まずはギターに没頭した。

エレキギターに憧れたが、それは親に買ってもらえなかったので、安価なフォークギターを買ってもらい、日々弾き鳴らしていた。

ピアノをやっていたので譜面はある程度読めたし、コードを覚えたら後はひたすらいろんな曲をコピーした。

と言ってもそんな楽しみを分かち合える友達はいなかったので、一人で練習していた。

 

ピアノも継続してやっていた。

週に一回ピアノ教室に通っていたので、まあまあ上達はしていた。

2年生の時に、校内で合唱コンクールがあり、ピアノで伴奏をやって伴奏者賞を受賞した。

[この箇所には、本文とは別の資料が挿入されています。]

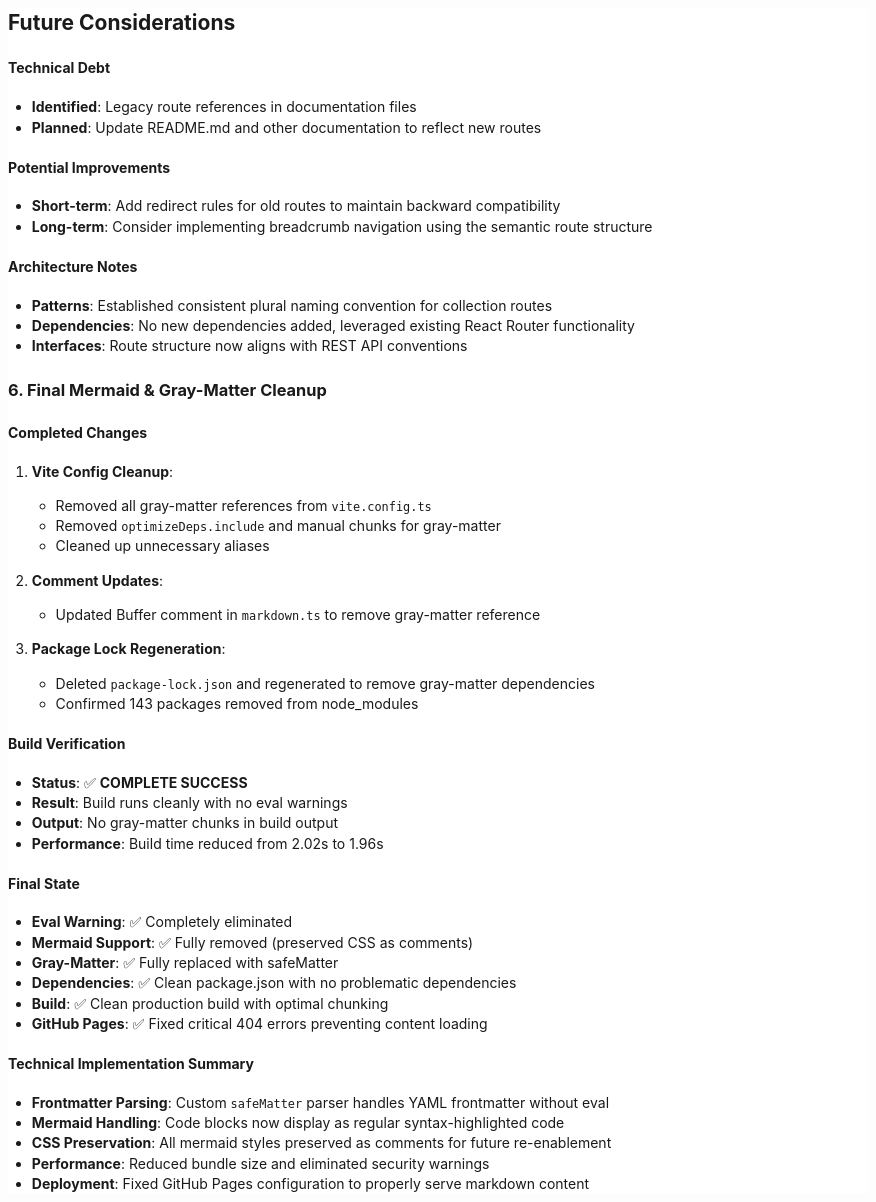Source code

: ## Future Considerations

#### Technical Debt
- **Identified**: Legacy route references in documentation files
- **Planned**: Update README.md and other documentation to reflect new routes

#### Potential Improvements
- **Short-term**: Add redirect rules for old routes to maintain backward compatibility
- **Long-term**: Consider implementing breadcrumb navigation using the semantic route structure

#### Architecture Notes
- **Patterns**: Established consistent plural naming convention for collection routes
- **Dependencies**: No new dependencies added, leveraged existing React Router functionality
- **Interfaces**: Route structure now aligns with REST API conventions

### 6. Final Mermaid & Gray-Matter Cleanup

#### Completed Changes
1. **Vite Config Cleanup**:
   - Removed all gray-matter references from `vite.config.ts`
   - Removed `optimizeDeps.include` and manual chunks for gray-matter
   - Cleaned up unnecessary aliases
   
2. **Comment Updates**:
   - Updated Buffer comment in `markdown.ts` to remove gray-matter reference
   
3. **Package Lock Regeneration**:
   - Deleted `package-lock.json` and regenerated to remove gray-matter dependencies
   - Confirmed 143 packages removed from node_modules

#### Build Verification
- **Status**: ✅ **COMPLETE SUCCESS**
- **Result**: Build runs cleanly with no eval warnings
- **Output**: No gray-matter chunks in build output
- **Performance**: Build time reduced from 2.02s to 1.96s

#### Final State
- **Eval Warning**: ✅ Completely eliminated
- **Mermaid Support**: ✅ Fully removed (preserved CSS as comments)
- **Gray-Matter**: ✅ Fully replaced with safeMatter
- **Dependencies**: ✅ Clean package.json with no problematic dependencies
- **Build**: ✅ Clean production build with optimal chunking
- **GitHub Pages**: ✅ Fixed critical 404 errors preventing content loading

#### Technical Implementation Summary
- **Frontmatter Parsing**: Custom `safeMatter` parser handles YAML frontmatter without eval
- **Mermaid Handling**: Code blocks now display as regular syntax-highlighted code
- **CSS Preservation**: All mermaid styles preserved as comments for future re-enablement
- **Performance**: Reduced bundle size and eliminated security warnings
- **Deployment**: Fixed GitHub Pages configuration to properly serve markdown content

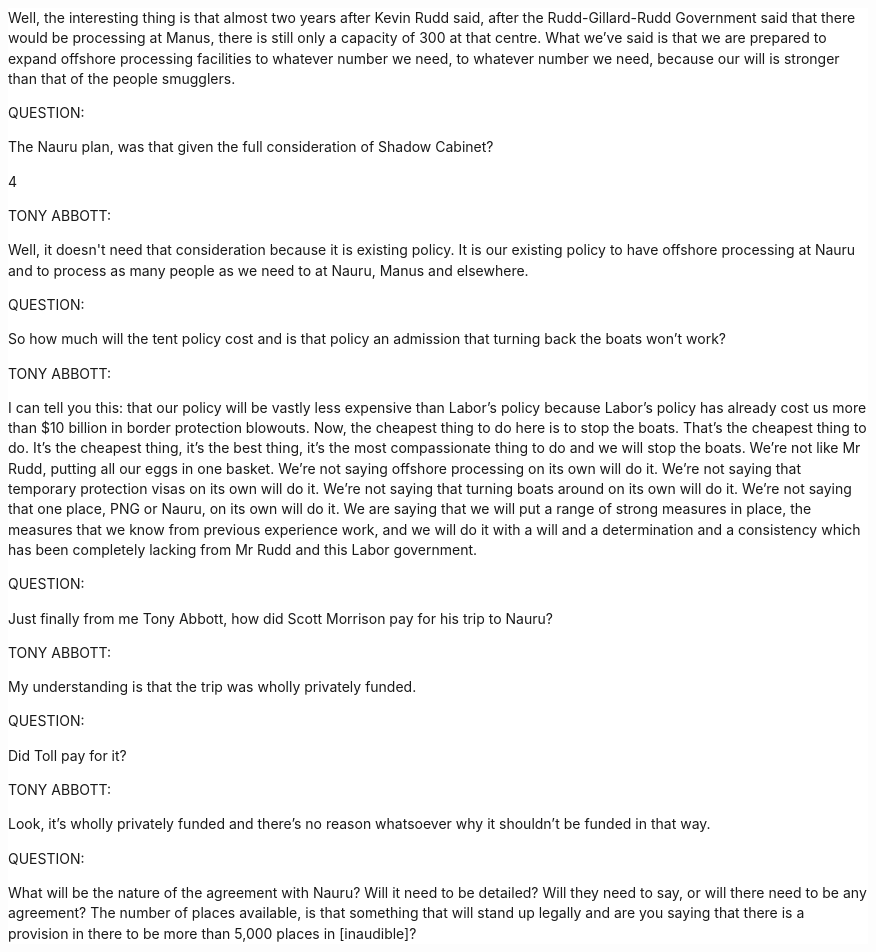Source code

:  Well, the interesting thing is that almost two years after Kevin Rudd said, after the Rudd-Gillard-Rudd  Government said that there would be processing at Manus, there is still only a capacity of 300 at that centre.  What we’ve said is that we are prepared to expand offshore processing facilities to whatever number we  need, to whatever number we need, because our will is stronger than that of the people smugglers.   

 QUESTION:   

 The Nauru plan, was that given the full consideration of Shadow Cabinet?    

 4 

 

 

 TONY ABBOTT:   

 Well, it doesn't need that consideration because it is existing policy. It is our existing policy to have offshore  processing at Nauru and to process as many people as we need to at Nauru, Manus and elsewhere.   

 QUESTION:   

 So how much will the tent policy cost and is that policy an admission that turning back the boats won’t  work?   

 TONY ABBOTT:   

 I can tell you this: that our policy will be vastly less expensive than Labor’s policy because Labor’s policy  has already cost us more than $10 billion in border protection blowouts. Now, the cheapest thing to do here  is to stop the boats. That’s the cheapest thing to do. It’s the cheapest thing, it’s the best thing, it’s the most  compassionate thing to do and we will stop the boats. We’re not like Mr Rudd, putting all our eggs in one  basket. We’re not saying offshore processing on its own will do it. We’re not saying that temporary  protection visas on its own will do it. We’re not saying that turning boats around on its own will do it. We’re  not saying that one place, PNG or Nauru, on its own will do it. We are saying that we will put a range of  strong measures in place, the measures that we know from previous experience work, and we will do it with  a will and a determination and a consistency which has been completely lacking from Mr Rudd and this  Labor government.   

 QUESTION:    

 Just finally from me Tony Abbott, how did Scott Morrison pay for his trip to Nauru?   

 TONY ABBOTT:   

 My understanding is that the trip was wholly privately funded.   

 QUESTION:   

 Did Toll pay for it?   

 TONY ABBOTT:   

 Look, it’s wholly privately funded and there’s no reason whatsoever why it shouldn’t be funded in that way.   

 QUESTION:   

 What will be the nature of the agreement with Nauru? Will it need to be detailed? Will they need to say, or  will there need to be any agreement? The number of places available, is that something that will stand up  legally and are you saying that there is a provision in there to be more than 5,000 places in [inaudible]?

私の人生の中で一番自慢したいことと言ったら、これかも知れない。

 

とは言え自分にそれほどの音楽的才能があるとは思っていなかった。

だからそれを将来の職業にしようとは全く考えていなかった。

しかし周りから理解されない度、うまくいかない度、音楽に逃げ込むことはよくあった。

現実逃避だが、俺には音楽があると思って辛いことから目をそらし続けた。

音楽が私の精神的な支柱になっていたことは間違いない。

 

音楽と並行して、小説もよく読んだ。

何を読んでいたのか、あまりよく覚えていないが、本を読むというのは集中できる時もできない時も、自分のペースで読めるから好きだった。

恥ずかしながら、何本か自分で小説を書いたこともある。

 

将来は小説家になりたいと思っていた時に、ちょうど担任教師との二者面談で将来就きたい職業を聞かれたので、「小説家です」と答えた。

担任の教師は「漠然としている」と一蹴した。

公務員とか答えておけば喜んでもらえたかもしれない。

 

何が言いたいかというと、このころの私にも「やりたいこと」があったのだ。

ところが三年生になった途端に、それらを全部やめて、否応なしに受験戦争に巻き込まれるわけなのだが、それがそのころの私には苦痛で仕方がなかったし、今考えればわざわざ自分の得意でもないフィールドで勝負することが無駄だったように思えて仕方がない。

何をするにも勉強は必要だとか、高校くらい行かないと働き口がない、みたいな意見もあるだろう。

健常者の場合はそうかもしれない。

だが私のような発達障害者にとっては、得意なことを伸ばすことが唯一の延命策であり、それを取り上げられた瞬間に健常者と同じ土俵で戦わなければならない、つまり勝ち目なし、ということなのである。